Utility bills were the second biggest cost pressure, with a 72% average rise in energy costs being reported and some individual providers saying they had to deal with increases of up to 350%.

Dementia study
A survey of 122 organisations across England looked at the issues faced by the social care sector (John Stillwell/PA)

Among recommendations for the future, the report called for VAT reform so that a surcharge on energy bills for adult social care providers is removed.

It also called for the establishment of national commissioning standards to address the “messy and complicated” landscape which currently exists in terms of assessing and providing for care needs, and better support to guide providers through the “complicated and bureaucratic international recruitment process”.

Mr Veevers said: “It is difficult to offer words of hope and motivation when the past 12 months have seen the adult social care sector engulfed in a sustained state of crisis.”

He described it as disappointing that “despite additional investment from Government we continue to operate amid significant challenges”.

He added: “The upcoming general election provides the new Government with a perfect opportunity to address what is a key challenge for today’s society but one which nobody seems to be taking seriously enough.

Professor Green said the sector appears to be in “a worsening crisis amid the Government’s narrative of ‘record investment’ into the sector”.

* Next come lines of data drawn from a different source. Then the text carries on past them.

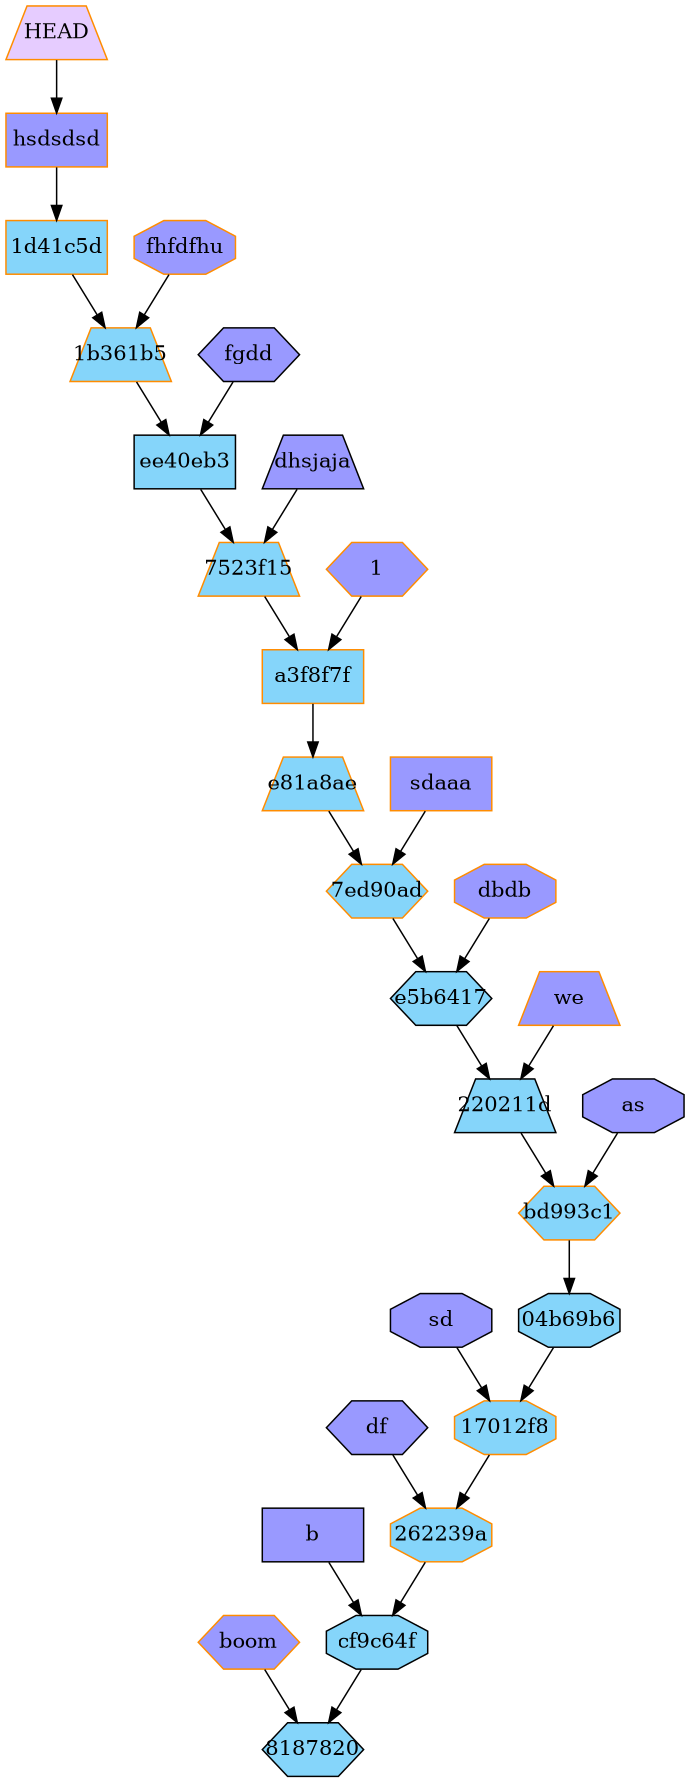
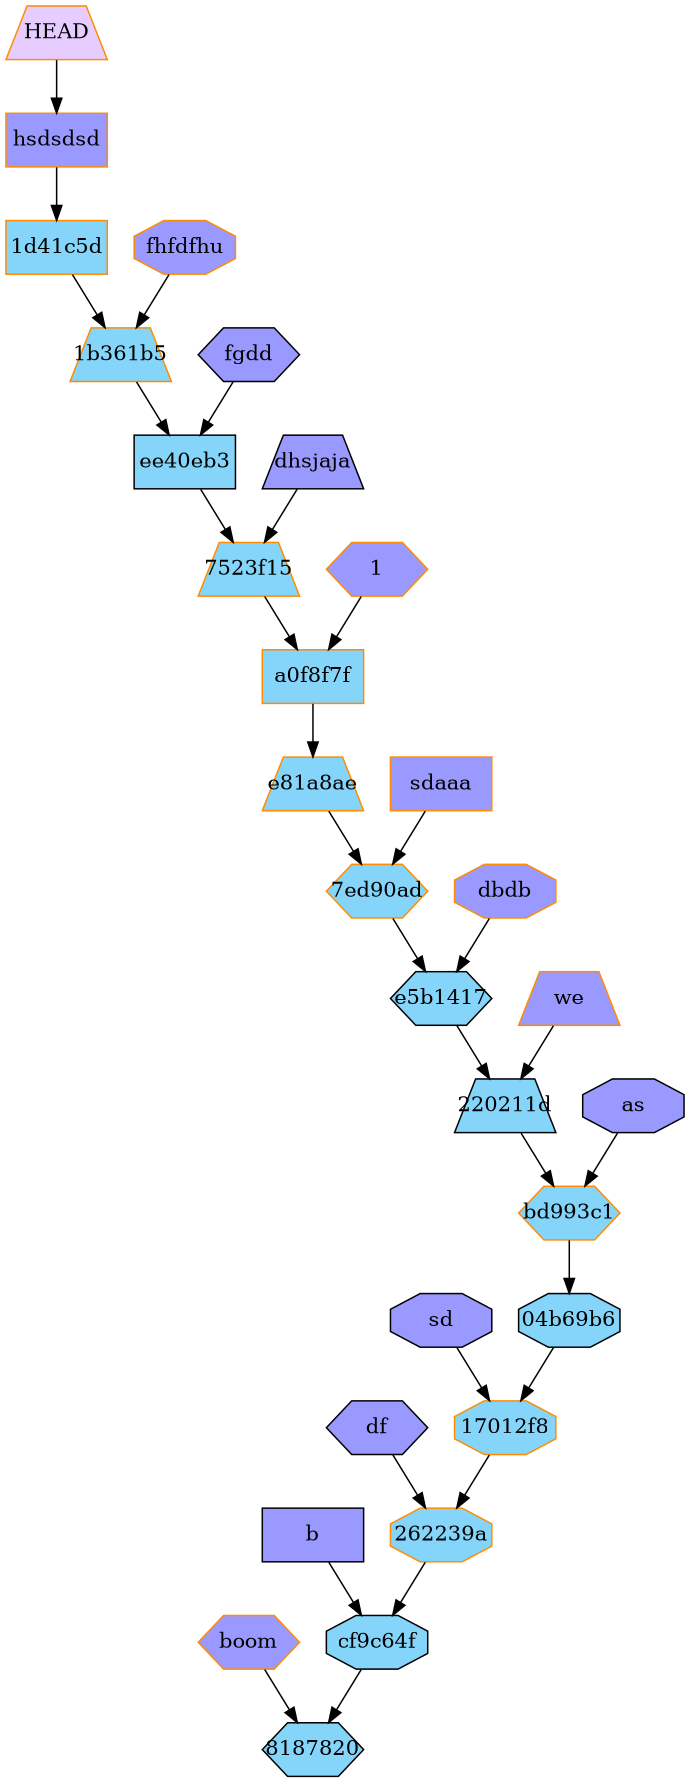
  digraph {
    node [color=darkorange fillcolor="#85d5fa" fixedsize=true shape=octagon style=filled]
    n1 [color=black label="04b69b6" width=0.95]
    n2 [label="17012f8" width=0.95]
    n3 [label="262239a" width=0.95]
    n4 [color=black label=cf9c64f width=0.95]
    n5 [color=black label=8187820 shape=hexagon width=0.95]
    n6 [label="1b361b5" shape=trapezium width=0.95]
    n7 [color=black label=ee40eb3 shape=box width=0.95]
    n8 [label="7523f15" shape=trapezium width=0.95]
-   n9 [label=a3f8f7f shape=box width=0.95]
+   n9 [label=a0f8f7f shape=box width=0.95]
    n10 [label="1d41c5d" shape=box width=0.95]
    n11 [color=black label="220211d" shape=trapezium width=0.95]
    n12 [label=bd993c1 shape=hexagon width=0.95]
    n13 [label=e81a8ae shape=trapezium width=0.95]
    n14 [label="7ed90ad" shape=hexagon width=0.95]
-   n15 [color=black label=e5b6417 shape=hexagon width=0.95]
+   n15 [color=black label=e5b1417 shape=hexagon width=0.95]
    n16 [fillcolor="#9999ff" label=1 shape=hexagon width=0.95]
    n17 [color=black fillcolor="#9999ff" label=as width=0.95]
    n18 [color=black fillcolor="#9999ff" label=b shape=box width=0.95]
    n19 [fillcolor="#9999ff" label=boom shape=hexagon width=0.95]
    n20 [fillcolor="#9999ff" label=dbdb width=0.95]
    n21 [color=black fillcolor="#9999ff" label=df shape=hexagon width=0.95]
    n22 [color=black fillcolor="#9999ff" label=dhsjaja shape=trapezium width=0.95]
    n23 [color=black fillcolor="#9999ff" label=fgdd shape=hexagon width=0.95]
    n24 [fillcolor="#9999ff" label=fhfdfhu width=0.95]
    n25 [fillcolor="#9999ff" label=hsdsdsd shape=box width=0.95]
    n26 [color=black fillcolor="#9999ff" label=sd width=0.95]
    n27 [fillcolor="#9999ff" label=sdaaa shape=box width=0.95]
    n28 [fillcolor="#9999ff" label=we shape=trapezium width=0.95]
    n29 [fillcolor="#e6ccff" label=HEAD shape=trapezium width=0.95]
    n1 -> n2
    n2 -> n3
    n3 -> n4
    n4 -> n5
    n6 -> n7
    n7 -> n8
    n8 -> n9
    n9 -> n13
    n10 -> n6
    n11 -> n12
    n12 -> n1
    n13 -> n14
    n14 -> n15
    n15 -> n11
    n16 -> n9
    n17 -> n12
    n18 -> n4
    n19 -> n5
    n20 -> n15
    n21 -> n3
    n22 -> n8
    n23 -> n7
    n24 -> n6
    n25 -> n10
    n26 -> n2
    n27 -> n14
    n28 -> n11
    n29 -> n25
  }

He added: “While the Government did make substantial commitments in the 2022 autumn Budget, the outcomes have not matched the ambition. The new money into the sector has not led to tangible change or any significant progress towards ‘fixing adult social care’.”

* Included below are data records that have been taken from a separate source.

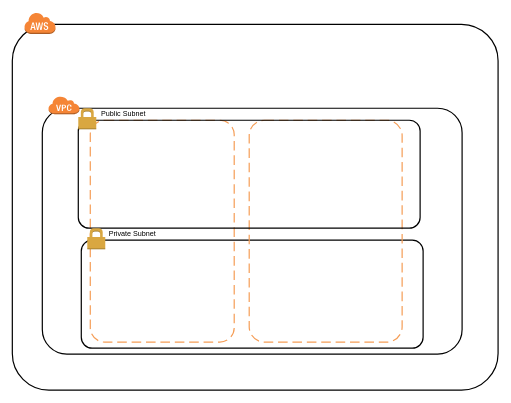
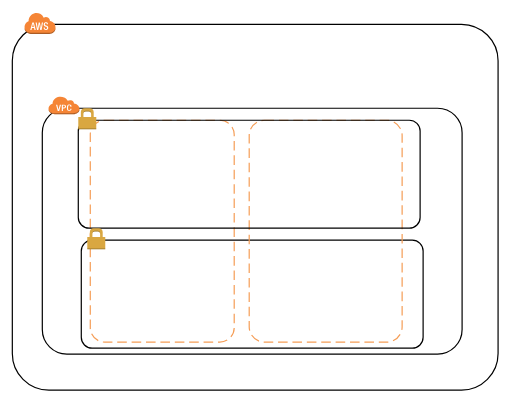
  <mxCell id="0" />
  <mxCell id="1" parent="0" />
  <mxCell id="2" value="" style="rounded=1;arcSize=10;dashed=0;fillColor=none;gradientColor=none;strokeWidth=2;" vertex="1" parent="1"><mxGeometry x="135" y="400" width="570" height="180" as="geometry" /></mxCell>
  <mxCell id="3" value="" style="rounded=1;arcSize=10;dashed=0;fillColor=none;gradientColor=none;strokeWidth=2;" vertex="1" parent="1"><mxGeometry x="20" y="40" width="810" height="610" as="geometry" /></mxCell>
  <mxCell id="4" value="" style="dashed=0;html=1;shape=mxgraph.aws3.cloud;fillColor=#F58536;gradientColor=none;dashed=0;" vertex="1" parent="1"><mxGeometry x="40" y="20" width="52" height="36" as="geometry" /></mxCell>
  <mxCell id="5" value="" style="rounded=1;arcSize=10;dashed=0;fillColor=none;gradientColor=none;strokeWidth=2;" vertex="1" parent="1"><mxGeometry x="70" y="180" width="700" height="410" as="geometry" /></mxCell>
  <mxCell id="6" value="" style="dashed=0;html=1;shape=mxgraph.aws3.virtual_private_cloud;fillColor=#F58536;gradientColor=none;dashed=0;" vertex="1" parent="1"><mxGeometry x="80" y="160" width="52" height="30" as="geometry" /></mxCell>
  <mxCell id="7" value="" style="rounded=1;arcSize=10;dashed=1;strokeColor=#F59D56;fillColor=none;gradientColor=none;dashPattern=8 4;strokeWidth=2;" vertex="1" parent="1"><mxGeometry x="150" y="200" width="240" height="370" as="geometry" /></mxCell>
  <mxCell id="8" value="" style="rounded=1;arcSize=10;dashed=1;strokeColor=#F59D56;fillColor=none;gradientColor=none;dashPattern=8 4;strokeWidth=2;" vertex="1" parent="1"><mxGeometry x="415" y="200" width="255" height="370" as="geometry" /></mxCell>
  <mxCell id="9" value="" style="rounded=1;arcSize=10;dashed=0;fillColor=none;gradientColor=none;strokeWidth=2;" vertex="1" parent="1"><mxGeometry x="130" y="200" width="570" height="180" as="geometry" /></mxCell>
  <mxCell id="10" value="" style="dashed=0;html=1;shape=mxgraph.aws3.permissions;fillColor=#D9A741;gradientColor=none;dashed=0;" vertex="1" parent="1"><mxGeometry x="130" y="180" width="30" height="35" as="geometry" /></mxCell>
  <mxCell id="11" value="" style="dashed=0;html=1;shape=mxgraph.aws3.permissions;fillColor=#D9A741;gradientColor=none;dashed=0;" vertex="1" parent="1"><mxGeometry x="145" y="380" width="30" height="35" as="geometry" /></mxCell>
- <mxCell id="12" value="Public Subnet" style="text;html=1;resizable=0;autosize=1;align=center;verticalAlign=middle;points=[];fillColor=none;strokeColor=none;rounded=0;" vertex="1" parent="1"><mxGeometry x="160" y="180" width="90" height="20" as="geometry" /></mxCell>
- <mxCell id="13" value="Private Subnet" style="text;html=1;resizable=0;autosize=1;align=center;verticalAlign=middle;points=[];fillColor=none;strokeColor=none;rounded=0;" vertex="1" parent="1"><mxGeometry x="175" y="380" width="90" height="20" as="geometry" /></mxCell>
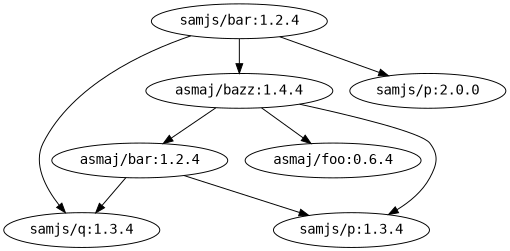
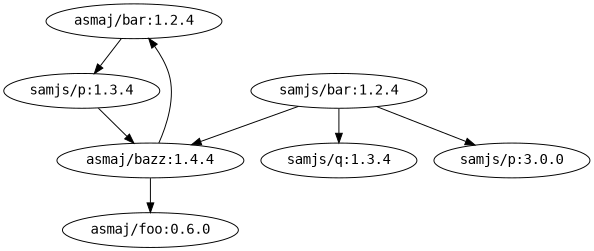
  digraph {
    fontname="DejaVu Sans Mono"
    node [fontname="DejaVu Sans Mono"]
    edge [fontname="DejaVu Sans Mono"]
    "asmaj/bar:1.2.4"
-   "asmaj/foo:0.6.0" [label="asmaj/foo:0.6.4"]
+   "asmaj/foo:0.6.0"
    "samjs/p:1.3.4"
    n4 [label="samjs/q:1.3.4"]
    "asmaj/bazz:1.4.4"
    n6 [label="samjs/bar:1.2.4"]
-   "samjs/p:2.0.0"
+   "samjs/p:2.0.0" [label="samjs/p:3.0.0"]
    subgraph sub_1 {
      "asmaj/bar:1.2.4"
      "asmaj/foo:0.6.0"
      "samjs/p:1.3.4"
      n4
    }
    subgraph sub_2 {
    }
    subgraph sub_3 {
    }
    subgraph sub_4 {
    }
    subgraph sub_5 {
    }
    subgraph sub_6 {
    }
    subgraph sub_7 {
    }
    subgraph sub_8 {
    }
    subgraph sub_9 {
    }
    subgraph sub_10 {
      "asmaj/bar:1.2.4"
      "samjs/p:1.3.4"
      "asmaj/bazz:1.4.4"
    }
    subgraph sub_11 {
      n4
      "asmaj/bazz:1.4.4"
      n6
      "samjs/p:2.0.0"
    }
    subgraph sub_12 {
    }
    "asmaj/bar:1.2.4" -> "samjs/p:1.3.4"
-   "asmaj/bar:1.2.4" -> n4
    "asmaj/bazz:1.4.4" -> "asmaj/bar:1.2.4"
    "asmaj/bazz:1.4.4" -> "asmaj/foo:0.6.0"
-   "asmaj/bazz:1.4.4" -> "samjs/p:1.3.4"
+   "samjs/p:1.3.4" -> "asmaj/bazz:1.4.4"
    n6 -> n4
    n6 -> "asmaj/bazz:1.4.4"
    n6 -> "samjs/p:2.0.0"
  }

Calling for a rethink in the way the system is funded, he said the sector’s needs “are now on red alert”, lamenting an “insufficient” local government finance settlement and changes to visa rules banning overseas workers bringing dependants.

Both signify “a Government that is heading in the wrong direction”, he said.

The survey ran in September and October and was made up of 47% providers which care for adults with learning disabilities and/or autism and 53% which give care for older people.

A spokesperson for the Department of Health and Social Care said the Government has invested £8.1 billion “to put the adult social care system on a stronger footing, enabling local authorities to buy more care packages, help people leave hospital on time, and reduce waiting times”.

They added: “We have made significant progress in delivering the People at the Heart of Care plan, our ambitious 10-year vision which will transform care in England.

“Last week, we also announced a major boost to the care workforce through the creation of a new accredited qualification meaning for the first time, there will be a national care career structure, giving the profession the recognition it deserves.”

David Fothergill, from the Local Government Association, said: “This concerning report shows the multitude of pressures care providers are facing due to lack of financial support.

“It is particularly worrying to see the findings regarding the amount of providers considering leaving the sector altogether, workforce redundancies and fewer people being offered care, all of which could have devastating impacts on people drawing on care.

“We urgently need the Government to ensure additional funding to support the care sector and allow providers to deliver the crucial work that communities need.”